- Data segment
━━━━━━━━
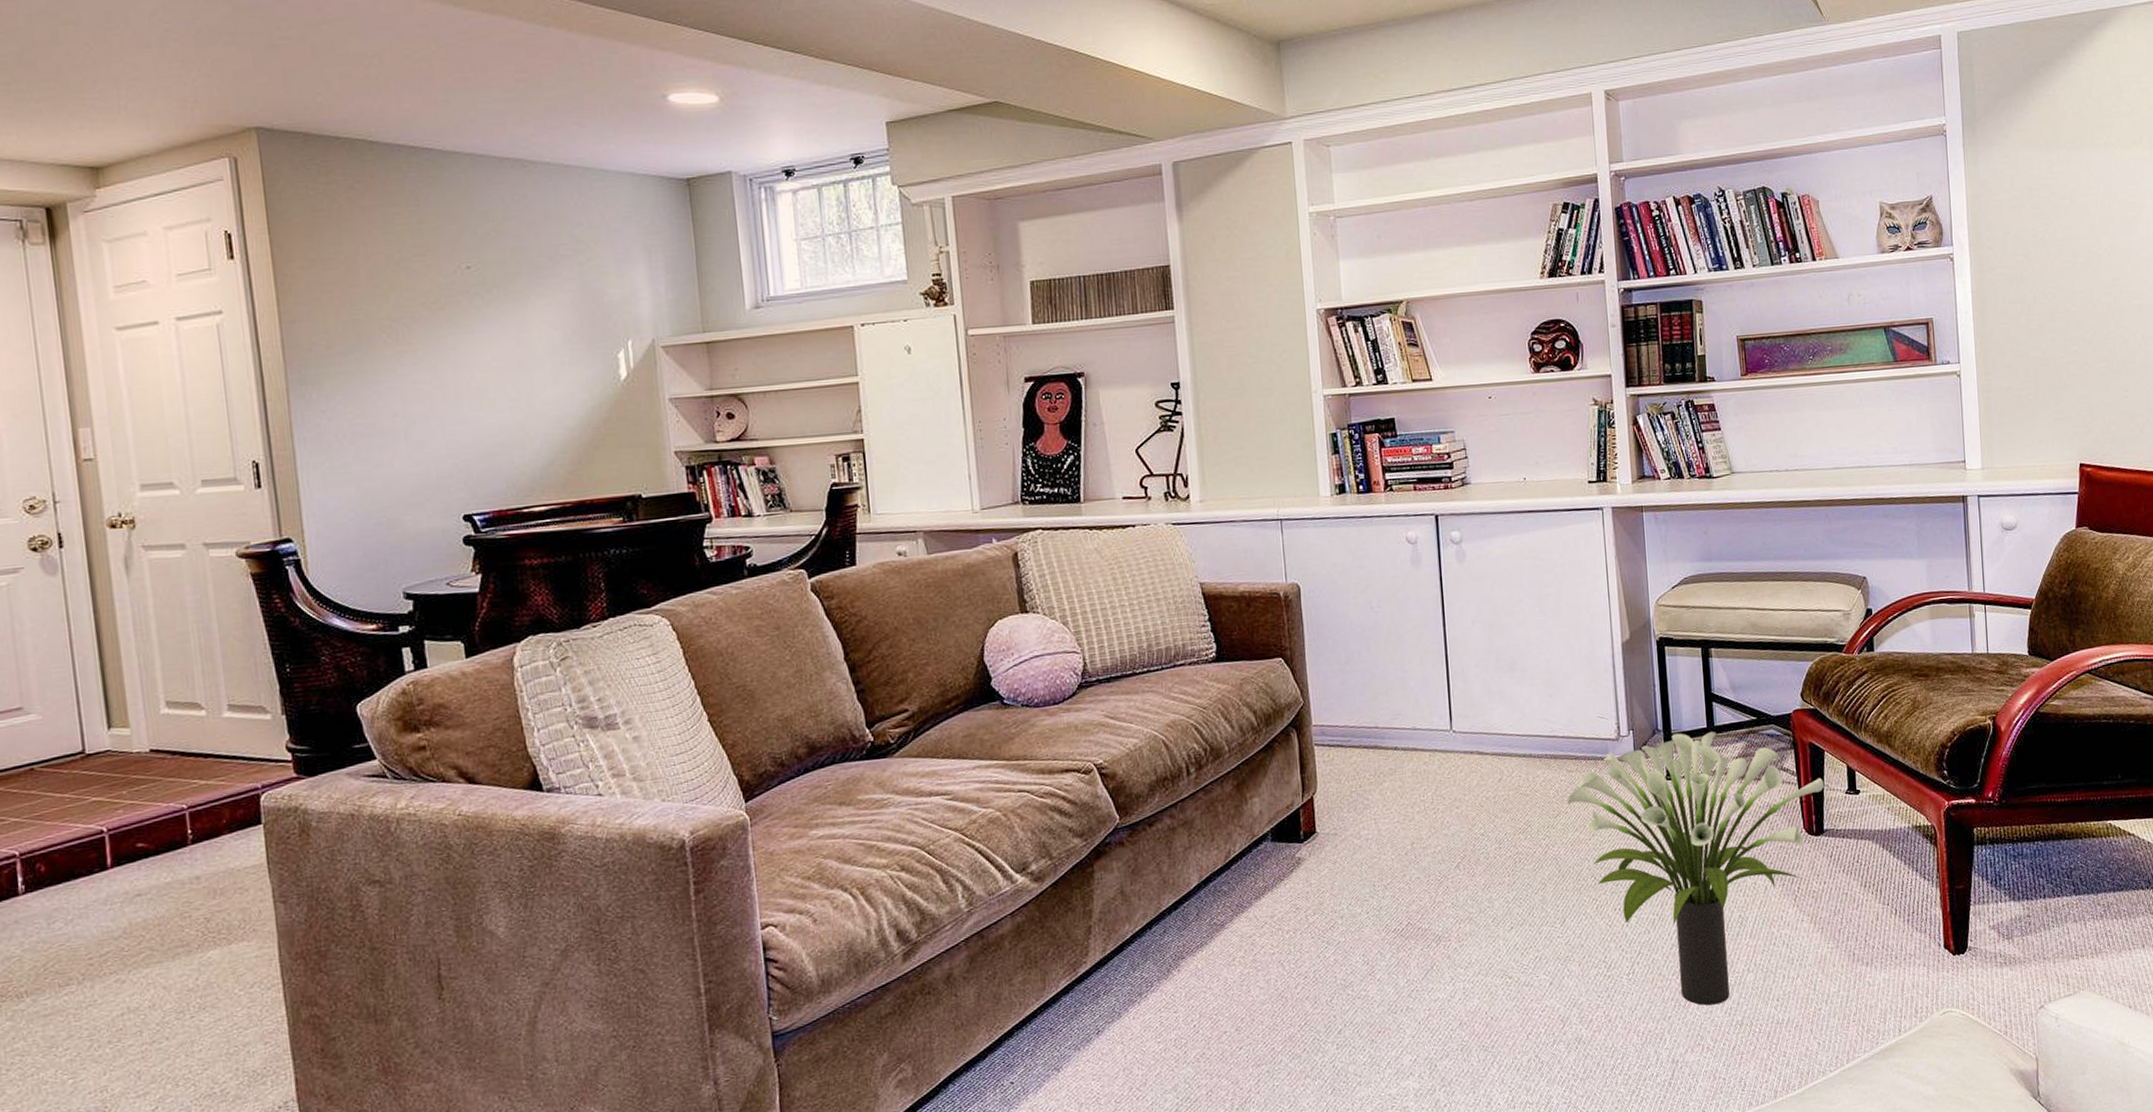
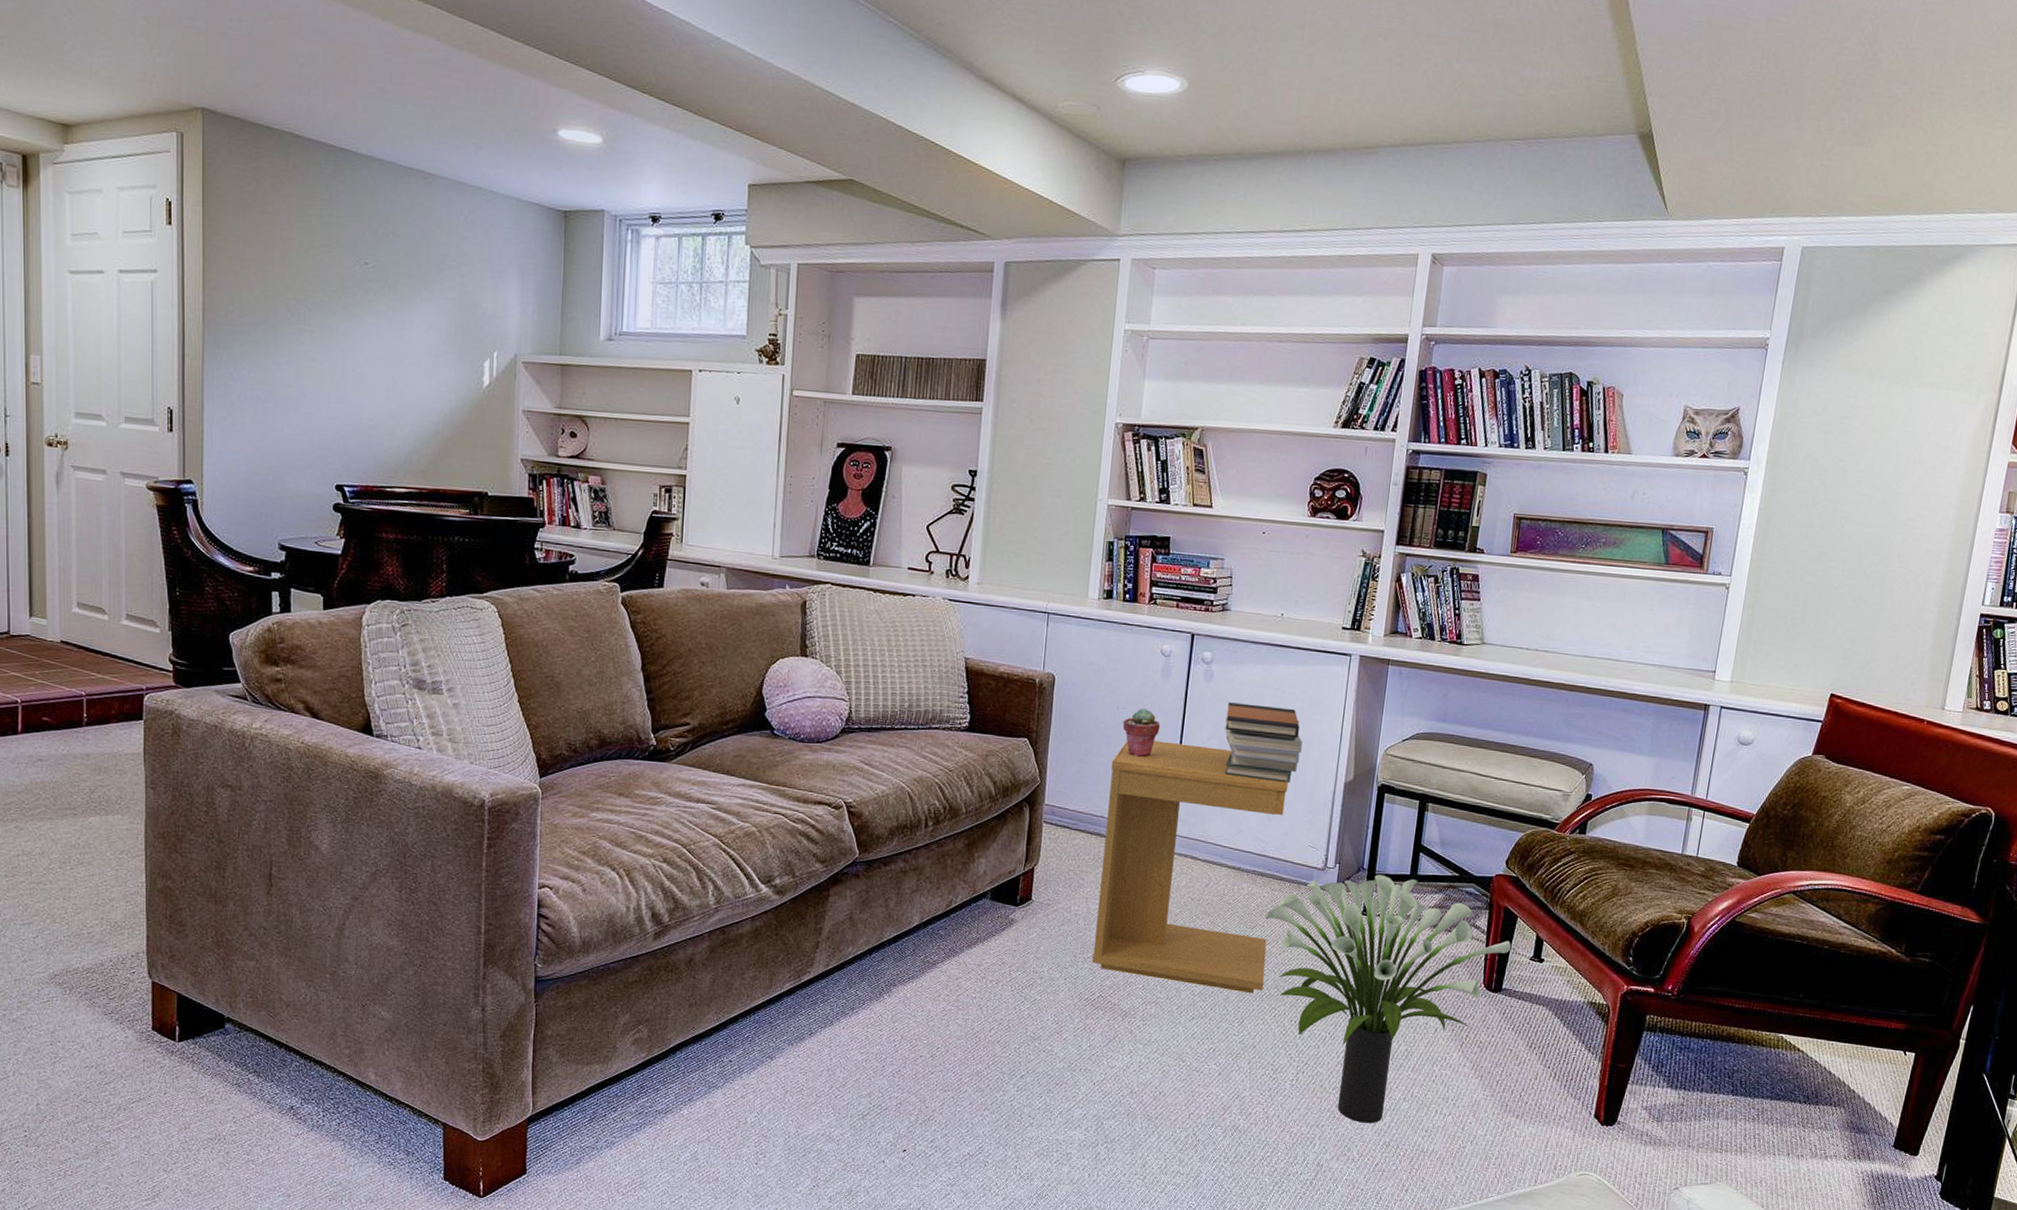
side table: none [1375,630,1580,894] -> present [1092,740,1289,994]
potted succulent: none [1380,602,1421,657] -> present [1122,707,1161,758]
book stack: none [1486,575,1571,658] -> present [1224,702,1303,784]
━━━━━━━━
- Brief
The data is to be printed again exactly, but without its pictures.

- Worked solution
side table: none [1375,630,1580,894] -> present [1092,740,1289,994]
potted succulent: none [1380,602,1421,657] -> present [1122,707,1161,758]
book stack: none [1486,575,1571,658] -> present [1224,702,1303,784]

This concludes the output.